Apenas un rato antes había estado a punto de reemplazar a Erblon; ahora me veía relegado, no por Guasacht sino por mí mismo, a la última posición. Y sin embargo, cuando había ayudado a reagrupar los coraceros dispersos, aquello que yo temía ya había pasado; de modo que el drama entero de mi elevación se había representado después de culminar en el envilecimiento. Era como ver que un joven que haraganeaba en un parque público recibía una puñalada, y luego, sin saberlo, entablaba una relación con la voluptuosa mujer de su asesino, y por fin, habiéndose cerciorado, según creía, de que el marido estaba en otra parte de la ciudad, la apretaba contra él hasta que el mango del puñal que le sobresalía del pecho la hacía gritar de dolor.

Cuando la bamboleante columna se puso en marcha, Daría se despegó y esperó hasta quedar a mi lado.

—Tienes miedo —dijo. No era una pregunta sino una afirmación, y no un reproche sino casi una con trasena, como las ridículas frases que yo había aprendido en el banquete de Vodalus.

—Sí. Vas a recordarme el alarde que hice en el bosque. Sólo puedo decir que cuando lo hice no sabía que no era nada. Una vez cierto hombre sabio intentó enseñarme que aun después de que un cliente ha dominado un tormento, de modo que se lo puede quitar de la mente aunque grite y se retuerza, otro tormento muy diferente puede quebrarle la voluntad tan eficazmente como a un niño. Aprendí a explicar todo esto cuando él me lo pedía, pero hasta hoy nunca supe aplicarlo, como debiera, a mi propia existencia. Claro que si yo soy el cliente, ¿quién es el torturador?

—Quien más, quien menos, todos tenemos miedo —dijo ella—. Por eso Guasacht te alejó: sí, lo vi. Fue para impedir que aumentaras el miedo de él. Si le creciera, no podría dirigir. Cuando llegue el momento harás lo que te corresponda, y eso es lo que hace cualquiera de ellos.

—¿No es mejor que vayamos? —pregunté. El final se movía ondulando como la cola de todas las líneas largas.

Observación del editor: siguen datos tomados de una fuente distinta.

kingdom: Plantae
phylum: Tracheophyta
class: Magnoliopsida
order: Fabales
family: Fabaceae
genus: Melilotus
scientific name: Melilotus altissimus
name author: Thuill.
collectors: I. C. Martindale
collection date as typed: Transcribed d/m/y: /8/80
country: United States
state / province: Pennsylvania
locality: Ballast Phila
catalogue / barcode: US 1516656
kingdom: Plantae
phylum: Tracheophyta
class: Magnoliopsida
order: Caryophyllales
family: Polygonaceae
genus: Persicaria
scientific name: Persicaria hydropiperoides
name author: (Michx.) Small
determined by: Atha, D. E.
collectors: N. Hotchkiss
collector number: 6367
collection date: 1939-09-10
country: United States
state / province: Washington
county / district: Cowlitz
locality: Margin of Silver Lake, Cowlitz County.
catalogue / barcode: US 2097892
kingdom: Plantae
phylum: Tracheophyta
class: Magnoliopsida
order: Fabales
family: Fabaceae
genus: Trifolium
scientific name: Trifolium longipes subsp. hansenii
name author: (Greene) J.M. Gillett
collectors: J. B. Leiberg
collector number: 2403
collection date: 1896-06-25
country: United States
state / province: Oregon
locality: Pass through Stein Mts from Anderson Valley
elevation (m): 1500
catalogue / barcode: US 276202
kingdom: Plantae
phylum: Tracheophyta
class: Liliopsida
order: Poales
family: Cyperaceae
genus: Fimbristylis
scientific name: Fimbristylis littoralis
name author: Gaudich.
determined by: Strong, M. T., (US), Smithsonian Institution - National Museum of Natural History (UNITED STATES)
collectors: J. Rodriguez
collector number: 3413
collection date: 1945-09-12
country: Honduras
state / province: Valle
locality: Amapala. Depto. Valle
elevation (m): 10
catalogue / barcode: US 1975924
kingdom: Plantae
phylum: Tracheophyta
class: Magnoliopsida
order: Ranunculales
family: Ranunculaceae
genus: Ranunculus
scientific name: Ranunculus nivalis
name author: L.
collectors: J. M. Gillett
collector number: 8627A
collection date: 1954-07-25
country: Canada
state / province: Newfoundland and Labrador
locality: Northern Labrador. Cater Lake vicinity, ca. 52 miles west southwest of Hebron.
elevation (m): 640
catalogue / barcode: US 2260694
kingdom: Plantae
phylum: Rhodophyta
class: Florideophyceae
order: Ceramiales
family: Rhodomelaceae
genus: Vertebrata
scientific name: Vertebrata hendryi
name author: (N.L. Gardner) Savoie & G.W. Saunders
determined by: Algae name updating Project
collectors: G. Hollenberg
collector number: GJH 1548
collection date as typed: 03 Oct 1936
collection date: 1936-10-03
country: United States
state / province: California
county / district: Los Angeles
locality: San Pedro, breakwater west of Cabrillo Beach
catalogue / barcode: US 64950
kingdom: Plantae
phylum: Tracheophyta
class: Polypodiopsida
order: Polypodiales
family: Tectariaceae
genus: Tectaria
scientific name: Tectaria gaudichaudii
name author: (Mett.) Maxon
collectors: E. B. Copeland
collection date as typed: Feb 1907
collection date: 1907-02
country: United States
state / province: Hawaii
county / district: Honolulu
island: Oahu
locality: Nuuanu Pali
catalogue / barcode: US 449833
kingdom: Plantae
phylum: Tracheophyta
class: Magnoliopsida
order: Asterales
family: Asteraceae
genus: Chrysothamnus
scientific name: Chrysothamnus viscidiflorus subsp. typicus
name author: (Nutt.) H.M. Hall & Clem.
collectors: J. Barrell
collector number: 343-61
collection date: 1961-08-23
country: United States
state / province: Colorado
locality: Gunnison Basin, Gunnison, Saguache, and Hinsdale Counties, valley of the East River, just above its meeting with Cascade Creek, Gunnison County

—Si vamos ahora, varios se darán cuenta de que estamos al final porque tenemos miedo. Si esperamos sólo un poco más, muchos de los que te vieron hablar con Guasacht pensarán que te mandó atrás a apresurar a los rezagados, y que yo vine contigo.

—De acuerdo —dije.

Deslizó sobre la mía una mano húmeda de sudor y Hasta ese momento yo había estado seguro de que no era su primera batalla. Ahora le pregunté: —¿Tú tampoco has luchado antes?

—Puedo hacerlo mejor que la mayoría —declaró—, que me llamen ramera.